» What is expected:
Please return every record below exactly as it stands.

» Source data:
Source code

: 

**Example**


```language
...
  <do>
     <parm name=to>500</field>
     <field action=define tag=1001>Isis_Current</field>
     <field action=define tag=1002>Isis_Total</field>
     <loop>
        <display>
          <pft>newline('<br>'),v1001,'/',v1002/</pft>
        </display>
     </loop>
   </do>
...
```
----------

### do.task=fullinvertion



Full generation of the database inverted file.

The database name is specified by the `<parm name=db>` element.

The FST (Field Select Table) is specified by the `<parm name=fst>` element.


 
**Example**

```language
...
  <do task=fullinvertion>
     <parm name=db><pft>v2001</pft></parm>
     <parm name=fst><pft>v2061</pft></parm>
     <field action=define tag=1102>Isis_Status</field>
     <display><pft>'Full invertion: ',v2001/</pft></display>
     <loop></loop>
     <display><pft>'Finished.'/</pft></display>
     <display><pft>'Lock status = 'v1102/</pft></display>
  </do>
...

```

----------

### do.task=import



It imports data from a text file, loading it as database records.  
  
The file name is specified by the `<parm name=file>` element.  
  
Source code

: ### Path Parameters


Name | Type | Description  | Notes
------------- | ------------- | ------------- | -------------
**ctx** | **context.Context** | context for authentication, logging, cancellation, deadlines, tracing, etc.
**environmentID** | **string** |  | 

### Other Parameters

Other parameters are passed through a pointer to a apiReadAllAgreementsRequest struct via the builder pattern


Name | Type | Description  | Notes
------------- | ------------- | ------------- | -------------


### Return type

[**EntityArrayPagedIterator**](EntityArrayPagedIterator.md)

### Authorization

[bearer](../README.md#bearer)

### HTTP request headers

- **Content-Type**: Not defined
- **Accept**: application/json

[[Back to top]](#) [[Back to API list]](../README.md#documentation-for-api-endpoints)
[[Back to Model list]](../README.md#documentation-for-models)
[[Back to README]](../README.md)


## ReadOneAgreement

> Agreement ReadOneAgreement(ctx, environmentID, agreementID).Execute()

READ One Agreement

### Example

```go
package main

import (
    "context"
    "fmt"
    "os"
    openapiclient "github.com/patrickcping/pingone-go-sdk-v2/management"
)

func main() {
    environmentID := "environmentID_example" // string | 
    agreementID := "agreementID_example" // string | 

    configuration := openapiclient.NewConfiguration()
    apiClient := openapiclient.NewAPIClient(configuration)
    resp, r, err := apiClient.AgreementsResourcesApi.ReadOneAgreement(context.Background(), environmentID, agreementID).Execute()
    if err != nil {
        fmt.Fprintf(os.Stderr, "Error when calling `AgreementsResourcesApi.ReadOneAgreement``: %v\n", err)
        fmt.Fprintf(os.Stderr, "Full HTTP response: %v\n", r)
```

» Result of the task:
Source code

: 

**Example**


```language
...
  <do>
     <parm name=to>500</field>
     <field action=define tag=1001>Isis_Current</field>
     <field action=define tag=1002>Isis_Total</field>
     <loop>
        <display>
          <pft>newline('<br>'),v1001,'/',v1002/</pft>
        </display>
     </loop>
   </do>
...
```
----------

### do.task=fullinvertion



Full generation of the database inverted file.

The database name is specified by the `<parm name=db>` element.

The FST (Field Select Table) is specified by the `<parm name=fst>` element.


 
**Example**

```language
...
  <do task=fullinvertion>
     <parm name=db><pft>v2001</pft></parm>
     <parm name=fst><pft>v2061</pft></parm>
     <field action=define tag=1102>Isis_Status</field>
     <display><pft>'Full invertion: ',v2001/</pft></display>
     <loop></loop>
     <display><pft>'Finished.'/</pft></display>
     <display><pft>'Lock status = 'v1102/</pft></display>
  </do>
...

```

----------

### do.task=import



It imports data from a text file, loading it as database records.  
  
The file name is specified by the `<parm name=file>` element.  
  
Source code

: ### Path Parameters


Name | Type | Description  | Notes
------------- | ------------- | ------------- | -------------
**ctx** | **context.Context** | context for authentication, logging, cancellation, deadlines, tracing, etc.
**environmentID** | **string** |  | 

### Other Parameters

Other parameters are passed through a pointer to a apiReadAllAgreementsRequest struct via the builder pattern


Name | Type | Description  | Notes
------------- | ------------- | ------------- | -------------


### Return type

[**EntityArrayPagedIterator**](EntityArrayPagedIterator.md)

### Authorization

[bearer](../README.md#bearer)

### HTTP request headers

- **Content-Type**: Not defined
- **Accept**: application/json

[[Back to top]](#) [[Back to API list]](../README.md#documentation-for-api-endpoints)
[[Back to Model list]](../README.md#documentation-for-models)
[[Back to README]](../README.md)


## ReadOneAgreement

> Agreement ReadOneAgreement(ctx, environmentID, agreementID).Execute()

READ One Agreement

### Example

```go
package main

import (
    "context"
    "fmt"
    "os"
    openapiclient "github.com/patrickcping/pingone-go-sdk-v2/management"
)

func main() {
    environmentID := "environmentID_example" // string | 
    agreementID := "agreementID_example" // string | 

    configuration := openapiclient.NewConfiguration()
    apiClient := openapiclient.NewAPIClient(configuration)
    resp, r, err := apiClient.AgreementsResourcesApi.ReadOneAgreement(context.Background(), environmentID, agreementID).Execute()
    if err != nil {
        fmt.Fprintf(os.Stderr, "Error when calling `AgreementsResourcesApi.ReadOneAgreement``: %v\n", err)
        fmt.Fprintf(os.Stderr, "Full HTTP response: %v\n", r)
```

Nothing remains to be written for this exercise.